Although unicellular eukaryotes such as yeast have either no introns or very few, metazoans and especially vertebrate genomes have a large fraction of non-coding DNA. For instance, in the human genome only 1.1% of the genome is spanned by exons, whereas 24% is in introns, with 75% of the genome being intergenic DNA. This can provide a practical advantage in omics-aided health care (such as precision medicine) because it makes commercialized whole exome sequencing a smaller and less expensive challenge than commercialized whole genome sequencing. The large variation in genome size and C-value across life forms has posed an interesting challenge called the C-value enigma.

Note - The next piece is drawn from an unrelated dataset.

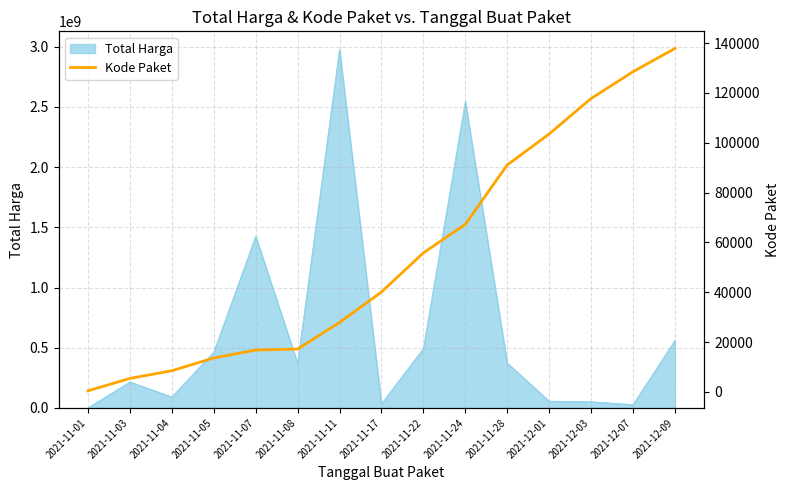

Which category has the lowest value across all series?

2021-11-01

Across all eukaryotic genes in GenBank, there were (in 2002), on average, 5.48 exons per protein coding gene. The average exon encoded 30-36 amino acids. While the longest exon in the human genome is 11555 bp long, several exons have been found to be only 2 bp long. A single-nucleotide exon has been reported from the Arabidopsis genome. In humans, like protein coding mRNA, most non-coding RNA also contain multiple exons

Structure and function

Exons in a messenger RNA precursor (pre-mRNA). Exons can include both sequences that code for amino acids (red) and untranslated sequences (grey). Introns — those parts of the pre-mRNA that are not in the mRNA — (blue) are removed, and the exons are joined (spliced) to form the final functional mRNA. The 5′ and 3′ ends of the mRNA are marked to differentiate the two untranslated regions (grey).

In protein-coding genes, the exons include both the protein-coding sequence and the 5′- and 3′-untranslated regions (UTR). Often the first exon includes both the 5′-UTR and the first part of the coding sequence, but exons containing only regions of 5′-UTR or (more rarely) 3′-UTR occur in some genes, i.e. the UTRs may contain introns. Some non-coding RNA transcripts also have exons and introns.

Mature mRNAs originating from the same gene need not include the same exons, since different introns in the pre-mRNA can be removed by the process of alternative splicing.

Exonization is the creation of a new exon, as a result of mutations in introns.

Experimental approaches using exons

Exon trapping or 'gene trapping' is a molecular biology technique that exploits the existence of the intron-exon splicing to find new genes. The first exon of a 'trapped' gene splices into the exon that is contained in the insertional DNA. This new exon contains the ORF for a reporter gene that can now be expressed using the enhancers that control the target gene. A scientist knows that a new gene has been trapped when the reporter gene is expressed.

Splicing can be experimentally modified so that targeted exons are excluded from mature mRNA transcripts by blocking the access of splice-directing small nuclear ribonucleoprotein particles (snRNPs) to pre-mRNA using Morpholino antisense oligos. This has become a standard technique in developmental biology. Morpholino oligos can also be targeted to prevent molecules that regulate splicing (e.g. splice enhancers, splice suppressors) from binding to pre-mRNA, altering patterns of splicing.

Common misuse of the term

Common incorrect uses of the term exon are that 'exons code for protein', or 'exons code for amino-acids' or 'exons are translated'. However, these sorts of definitions only cover protein-coding genes, and omit those exons that become part of a non-coding RNA or the untranslated region of an mRNA. Such incorrect definitions still occur in overall reputable secondary sources.